### EXERCISE GOAL
Please show every line from the entries that carries the word "lines".

### Saved data entries
=== Section Start ===

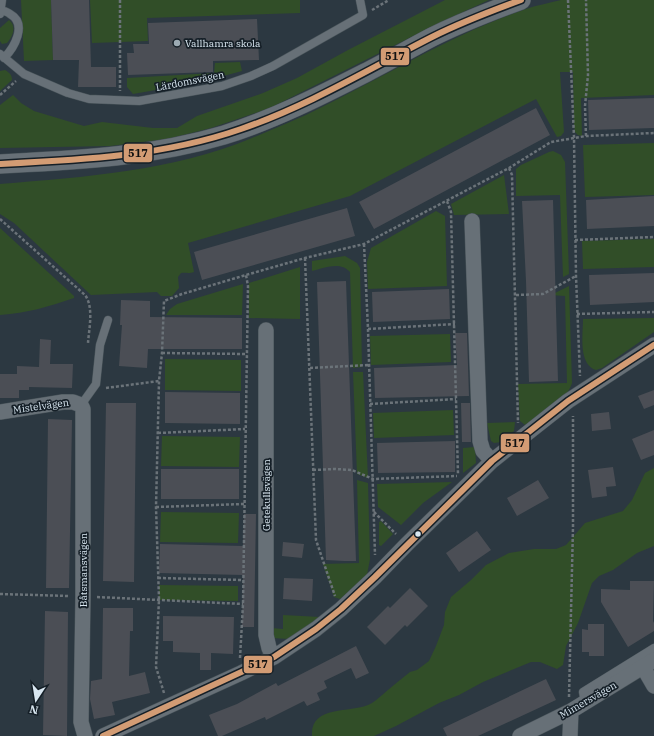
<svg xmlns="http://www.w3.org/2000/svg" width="654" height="736" font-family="'IBM Plex Serif',serif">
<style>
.green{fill:#314e28}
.building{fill:#4b4e55}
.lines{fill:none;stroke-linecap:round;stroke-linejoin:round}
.service-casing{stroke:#49545a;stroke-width:9}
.minor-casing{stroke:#49545a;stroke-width:16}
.tertiary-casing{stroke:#49545a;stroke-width:20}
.path{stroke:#6b7379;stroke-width:2.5;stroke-dasharray:3 2;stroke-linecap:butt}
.service{stroke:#677077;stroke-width:8}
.minor{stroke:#677077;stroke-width:15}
.tertiary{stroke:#677077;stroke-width:19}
.bus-1-casing{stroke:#151f27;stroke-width:9}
.bus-1{stroke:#d39c74;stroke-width:6}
.poi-dot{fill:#9caab3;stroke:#151f27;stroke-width:1.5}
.bus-dot{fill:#d9e7f1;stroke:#151f27;stroke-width:1.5}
.labels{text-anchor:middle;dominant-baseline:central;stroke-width:3.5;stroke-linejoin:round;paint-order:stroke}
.poi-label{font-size:10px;fill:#d9e7f1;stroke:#151f27;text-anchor:start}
.street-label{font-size:10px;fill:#d9e7f1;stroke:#151f27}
.line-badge{stroke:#151f27;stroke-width:1.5}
.pale-badge-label{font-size:11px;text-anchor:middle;font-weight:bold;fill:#111}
</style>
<rect width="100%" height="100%" fill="#2c3841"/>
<path class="green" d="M21 0H51L53 60 24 61Z
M90 0H300V13L147 18 148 41 92 43Z
M445 0H489L439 23 270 108 211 128 167 139 110 146 0 148V105L13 95 21 103 34 111 84 126 102 122 153 128H177L197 116 263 93 297 78 348 50Z
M561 0H654V95L581 98 582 136 578 135 575 132 574 126 573 72H560L564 132 561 136 557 137 536 99 350 196 188 243 194 272C188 274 185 272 181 273L178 277 179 288 172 296H161L157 292 91 295 14 223 0 214V184C85 177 172 171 252 138 276 128 301 118 324 106 391 73 455 33 526 9 537 5 550 3 561 0Z
M9 20C17 26 13 36 7 43L2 44 0 41V28Z
M240 62 242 71 201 82 133 94 127 87V78L214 73 215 63Z
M5 70C10 73 12 75 12 80L0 91V71Z
M654 143V195L585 197 583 145Z
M553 151 561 155 565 162 569 274 563 277 560 195 516 196V169L521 165 549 152Z
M504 175 509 214 454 215 451 204Z
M436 211 445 216 447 286 368 289 367 262 371 248Z
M0 228 74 296V298C47 307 28 313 0 315Z
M654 239V267L583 269 582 241Z
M345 256 357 263 360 268 362 367 353 368 350 272C340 261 325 268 312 271V261Z
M300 267V319L249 318V283Z
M243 284 242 315H166L170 309 177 304Z
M569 286 572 383C567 401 540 415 525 425L520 421 518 384 567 383 565 296 551 295Z
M654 318V332L602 368 596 370C578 364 583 335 583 319Z
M450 334 451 362 371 365 370 336Z
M165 359 241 360V391L165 390Z
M353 372H363L368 478 357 474Z
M453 410 454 435 374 438 373 413Z
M515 422 514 431 501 442 494 443 491 441 487 423Z
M162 436 240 437 239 467 161 466Z
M475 447 476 463 463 473V448Z
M654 468V546L637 553 613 570 599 576 592 583 578 623 566 646 563 665 557 669 540 662H531L483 682 459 695 439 703 396 726 374 736H312C310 705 350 713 368 705 373 703 377 699 381 696 390 688 400 680 410 672L417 670 429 661 436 646 444 625 445 612 451 597 471 580 486 565 509 553 534 549H556L566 545 585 523 623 511 632 500 645 473Z
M357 480 368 483 370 559 367 575 340 599 334 597 323 564 359 563Z
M452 482 423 503 401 525 378 507 377 484Z
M161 512 239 513 238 543 160 542Z
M381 521 393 534 381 546 379 545V522Z
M159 585 238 586V601L159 600Z
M283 615 320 617 290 639 271 638V628L283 629Z"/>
<path class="building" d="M51 0H89L91 67H116V87H78L79 60H53Z
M257 19 259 60 213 61V72L128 75 127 53H134L133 44H149L148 23Z
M654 98V128L589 130 588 100Z
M536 108 550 135 374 229 359 202Z
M654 196V226L587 229 586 200Z
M553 200 558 381 529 382 526 281 522 201Z
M347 208 355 236 202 280 194 252Z
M654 273V302L590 305 589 275Z
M346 281 356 561H344L326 560 317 282Z
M449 289 450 319 373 322 372 292Z
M121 300 150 301V317L242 318V349H148L147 368 119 366 122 325H120Z
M455 333H467L469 396 375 398 374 368 457 365Z
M40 339 51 340 50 364H73L72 388 29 387V390H19V398H0V374H17V366L39 367Z
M654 390V405L644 409 638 396Z
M165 392 240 393V424L165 423Z
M106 403H136L134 582 103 581Z
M461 403H470L471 442H462Z
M609 412 611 429 592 431 591 414Z
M48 419 72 420 69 588H46Z
M654 430V455L641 460 632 439Z
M455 441V472L378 473 377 443Z
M613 467 616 486 606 487 607 496 592 498 588 470Z
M161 469H239V499H161Z
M538 480 549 498 517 516 507 498Z
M244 514H256L254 627H242L243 575 159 573 160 544 243 546Z
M477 531 491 550 459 572 446 553Z
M283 542 304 544 302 558 282 556Z
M284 578 313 579 312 601 283 599Z
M630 581H654L653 621 654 623V631L628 647 601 602V589L630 590Z
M410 588 428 606 407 627 405 625 385 645 367 627 388 606 390 608Z
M103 608H133V631H130L129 676 145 672 150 693 112 702 115 715 94 719 90 699 91 681 102 679Z
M45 611 68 612 67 736 43 735Z
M163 616 234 617 233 654 211 653V670H200V653L173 652V641H163Z
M588 624H604V656H589V652H582V629L588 630Z
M356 646 369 673 356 679 351 668 324 681 327 688 317 693 320 700 307 706 304 701 266 720 265 717 222 736H218L209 715 237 704 276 683 278 686Z
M546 679 556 700 478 736H447L443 728Z"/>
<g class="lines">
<defs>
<path id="service" d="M1 10C4 11 8 12 10 14 28 24 14 48 4 58
M0 14 2 0
M0 54 24 74 68 93 89 99 139 101 222 86 251 76 273 66 363 15 360 0
M81 405 96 384 100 345 108 320
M585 702 583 692 654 648"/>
<path id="minor" d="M472 221 480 441 483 451 492 461
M266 330V635L269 648 274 657
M0 412 63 402H73L81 405 83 409V596L81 722 85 736
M643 667 654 686
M103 736 241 673 274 657 316 629 341 609 375 577 407 544 492 461 568 401 654 345
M520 736 571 711 654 660
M570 736 571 711"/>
<path id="tertiary" d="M0 164C77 160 150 157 224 135 272 120 320 96 365 73 387 62 409 49 432 37 460 23 491 11 521 0"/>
</defs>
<use href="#service" class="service-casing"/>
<use href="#minor" class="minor-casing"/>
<use href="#tertiary" class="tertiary-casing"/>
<path class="path" d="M120 0V91
M568 0 574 137 576 276 580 376
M372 10 389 0
M0 95 16 81
M586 136 585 106 588 75 586 0
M509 168 512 175 518 423
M447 201 451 212 458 474
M0 219 85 295C94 307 89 329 88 343
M575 240 654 237
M364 244 368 329 375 555
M305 258 316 540 335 596
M516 295 543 294 576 276
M577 314 654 312
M368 329 455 324
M162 353 247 354
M310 368 369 365
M106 388 159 381
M370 404 456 399
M158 433 245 429
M313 470 335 469 352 470 373 479 457 476
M156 507 244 504
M374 512 396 534
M158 578 242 580
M0 594 69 596
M97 597 243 604
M240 658 243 604 248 286 246 275
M164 693 156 667 159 599 156 507 159 381 162 353 164 301 182 294 246 275 305 258 364 244 509 168 551 142 586 136 654 133
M569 697 573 527V416"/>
<use href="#service" class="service"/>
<use href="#minor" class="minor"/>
<use href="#tertiary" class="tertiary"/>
<defs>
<path id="bus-1" d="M0 164C81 160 164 156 241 129 308 106 369 69 432 37 460 23 491 11 521 0
M103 736 274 657 316 629 341 609 375 577 492 461 568 401 654 345"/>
</defs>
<use href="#bus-1" class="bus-1-casing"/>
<use href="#bus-1" class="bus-1"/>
</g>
<circle class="poi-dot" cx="177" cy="43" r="4"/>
<circle class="bus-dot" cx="418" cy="534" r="3.5"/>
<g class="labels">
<g class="poi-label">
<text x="185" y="43">Vallhamra skola</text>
</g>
<g class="street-label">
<text transform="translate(190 81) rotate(-11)">Lärdomsvägen</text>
<text transform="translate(41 406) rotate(-8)">Mistelvägen</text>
<text transform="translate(266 495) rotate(-90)">Getekullsvägen</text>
<text transform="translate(83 570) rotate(-90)">Båtsmansvägen</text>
<text transform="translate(588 700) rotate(-30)">Mimersvägen</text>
</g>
</g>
<g class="line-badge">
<rect x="380" y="47" width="30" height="19" rx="4" fill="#d39c74"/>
<rect x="123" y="143" width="30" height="20" rx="4" fill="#d39c74"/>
<rect x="500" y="433" width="30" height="20" rx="4" fill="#d39c74"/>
<rect x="243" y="655" width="30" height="19" rx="4" fill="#d39c74"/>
</g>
<g class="pale-badge-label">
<text x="395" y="60">517</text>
<text x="138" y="157">517</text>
<text x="515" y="447">517</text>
<text x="258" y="668">517</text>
</g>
<g transform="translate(36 700) rotate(192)" stroke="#151f27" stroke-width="3" paint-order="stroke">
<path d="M0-3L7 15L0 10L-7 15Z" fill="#d9e7f1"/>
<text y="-6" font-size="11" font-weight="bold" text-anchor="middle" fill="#d9e7f1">N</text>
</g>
</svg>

=== Section End ===

### ANSWER BELOW
.lines{fill:none;stroke-linecap:round;stroke-linejoin:round}
<g class="lines">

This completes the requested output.